* Fragmento:
=====

No diré lo que es, pero sí lo que
supone.
Y supone volver a mirar al
pasado, rastrear huellas dejadas por individuos que aparentemente son comunes,
anónimos, modestos... pero que hubo algo de extraordinario en sus vidas y de
algún modo, el historiador ha dado con su pista, rescatándola de la oscuridad
en la que estaba sumida y le ha dado carne a los huesos, sentido a una luz que
el tiempo perdió en la oscuridad de los grandes acontecimientos para que hoy
día entendamos nuestro presente.
No se trata de grandes personajes
a los que todos terminamos conociendo porque por nacimiento se les otorgó el
derecho de gobernar subiendo al trono de su país, de su reino... no se trata de grandes figuras cuyo carácter
presidió el gobierno de un pueblo y con ello el de tantas y tantas vidas...

=====

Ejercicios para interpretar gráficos
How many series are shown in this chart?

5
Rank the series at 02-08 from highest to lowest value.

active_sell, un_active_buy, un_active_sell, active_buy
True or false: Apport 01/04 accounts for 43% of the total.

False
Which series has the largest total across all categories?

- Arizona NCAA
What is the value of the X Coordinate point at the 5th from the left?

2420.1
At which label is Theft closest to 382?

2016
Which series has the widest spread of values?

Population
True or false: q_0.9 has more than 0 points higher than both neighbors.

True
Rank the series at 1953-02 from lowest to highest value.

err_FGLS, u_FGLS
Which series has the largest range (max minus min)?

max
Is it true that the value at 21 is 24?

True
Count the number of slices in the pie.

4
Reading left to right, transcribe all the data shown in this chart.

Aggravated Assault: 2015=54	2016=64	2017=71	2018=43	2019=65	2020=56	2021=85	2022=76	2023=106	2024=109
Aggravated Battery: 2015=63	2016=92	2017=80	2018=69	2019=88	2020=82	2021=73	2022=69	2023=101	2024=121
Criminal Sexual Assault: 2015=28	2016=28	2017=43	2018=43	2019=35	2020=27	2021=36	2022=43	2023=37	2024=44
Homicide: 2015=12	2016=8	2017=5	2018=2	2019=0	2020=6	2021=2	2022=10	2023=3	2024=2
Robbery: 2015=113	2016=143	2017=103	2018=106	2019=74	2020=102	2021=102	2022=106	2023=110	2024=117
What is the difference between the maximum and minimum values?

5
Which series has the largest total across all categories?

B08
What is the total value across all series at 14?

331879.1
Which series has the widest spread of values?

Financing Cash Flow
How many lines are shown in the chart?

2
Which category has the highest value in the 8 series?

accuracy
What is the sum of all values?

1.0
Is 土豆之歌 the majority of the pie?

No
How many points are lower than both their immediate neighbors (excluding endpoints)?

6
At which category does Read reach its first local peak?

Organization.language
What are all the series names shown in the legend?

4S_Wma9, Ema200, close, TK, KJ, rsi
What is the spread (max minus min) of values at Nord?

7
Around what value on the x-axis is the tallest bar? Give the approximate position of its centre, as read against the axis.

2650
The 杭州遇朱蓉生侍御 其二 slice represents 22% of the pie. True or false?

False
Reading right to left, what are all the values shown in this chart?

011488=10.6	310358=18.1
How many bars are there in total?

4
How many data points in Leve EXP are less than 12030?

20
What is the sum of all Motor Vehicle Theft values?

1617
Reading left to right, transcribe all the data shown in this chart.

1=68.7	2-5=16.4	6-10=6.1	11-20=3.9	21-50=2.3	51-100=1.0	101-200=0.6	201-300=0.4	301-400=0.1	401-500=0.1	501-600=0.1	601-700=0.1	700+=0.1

=====

* Tareas:
1: En el fragmento, ¿cómo se describe a los individuos cuyas huellas se rastrean en el pasado?
2: Reproduce sin cambios una parte del fragmento: empieza en las palabras que contienen "No diré lo que" y termina después de "y tantas vidas...".
El listado es material aparte del fragmento.

* Respuestas escritas:
1: Como individuos aparentemente comunes, anónimos y modestos.

2:
No diré lo que es, pero sí lo que
supone.
Y supone volver a mirar al
pasado, rastrear huellas dejadas por individuos que aparentemente son comunes,
anónimos, modestos... pero que hubo algo de extraordinario en sus vidas y de
algún modo, el historiador ha dado con su pista, rescatándola de la oscuridad
en la que estaba sumida y le ha dado carne a los huesos, sentido a una luz que
el tiempo perdió en la oscuridad de los grandes acontecimientos para que hoy
día entendamos nuestro presente.
No se trata de grandes personajes
a los que todos terminamos conociendo porque por nacimiento se les otorgó el
derecho de gobernar subiendo al trono de su país, de su reino... no se trata de grandes figuras cuyo carácter
presidió el gobierno de un pueblo y con ello el de tantas y tantas vidas...